ただ心の奥底には、「お前はマネージャーって言っているけれど、どうせオレ(私)よりも営業なんてできないんだろ?」という気持ちを持っているのである。
それが何らかのきっかけにより表出することがある。
その時に僕は鬼を出すのだ。
「おう、やってやろうじゃねえか。

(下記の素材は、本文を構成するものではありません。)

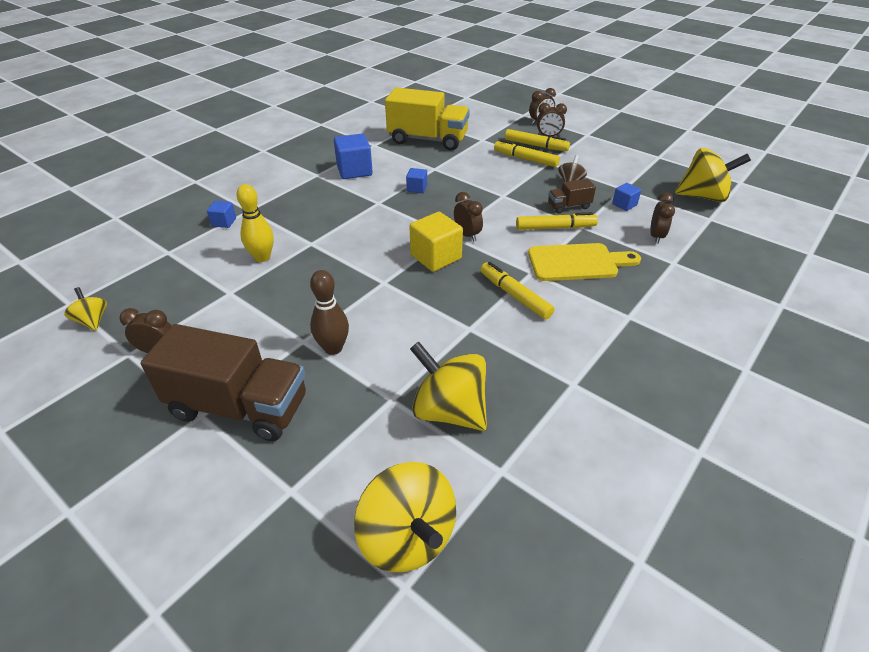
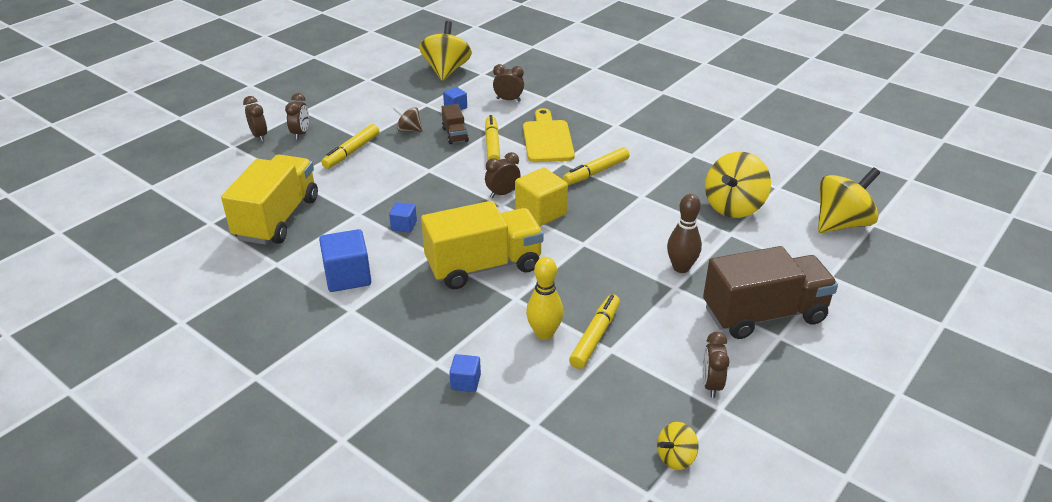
camera: 90 degrees left, 5 degrees down
(239, 407) = (764, 314): brown truck -> brown truck turned 60 degrees clockwise
(357, 227) = (484, 266): none -> yellow truck
(535, 145) = (320, 143): yellow marker -> yellow marker (595, 337)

表出ようぜ?」みたいな感じで話をする。
多くの場合、相手にならない。
というか、ビビッて逃げてしまう。
自分で言うのもなんであるが、僕の鬼は結構なヤツなのである。
その顔がちょっと出ただけで、部下は竦み上がる。
こういうメリハリみたいなものが僕のようなスタイルのチームマネジメントにおいては重要なのだ。
チームにスパイスを
ユルい(だけの)チームは弱い。
一方で、緊張し切っていても力は出ない。
リラックスしながらも、適度な緊張感があるような状態(ゾーンみたいな感じ)が望ましいのである。
心理的安全性、と言葉で言うのは簡単だけれど、実際にそのような状態のチームを作るのはとても難しい。
僕はそこまでには至らないから、リラックスと緊張という二極を考えるなら、リラックスしたチームの方に目盛りを合わせるのが好みである。
でも、あまりにも弛緩しすぎるのもよくない。
そこには緊張感、スパイスのようなものが必要となる(場面がある)。
メンバー構成にもよるけれど、現状のチームにおいては、そのスパイスとなるのは僕なのである。
それを年1回くらい出す。
すると、チームは締まるし、その効果も持続する。
そうやって、また僕はヒマそうに、下らない雑談ばかりしながら、仕事をしていくのだ。
それではまた。
いい仕事をしましょう。
あとがき
弱い犬ほどよく吠える。
営業の世界でもそんなことを思うことがあります。
大した実力もないのに、たまたま(まぐれで)成績が良くなるとすぐに天狗になってしまう人たち。
その兆候が見えてきたら、僕は圧倒的な力でねじ伏せるようにしています。
怒るのでもなく、叱るのでもなく、鬼を出す。
そのようなイメージを持って、チームを引き締めていきましょう。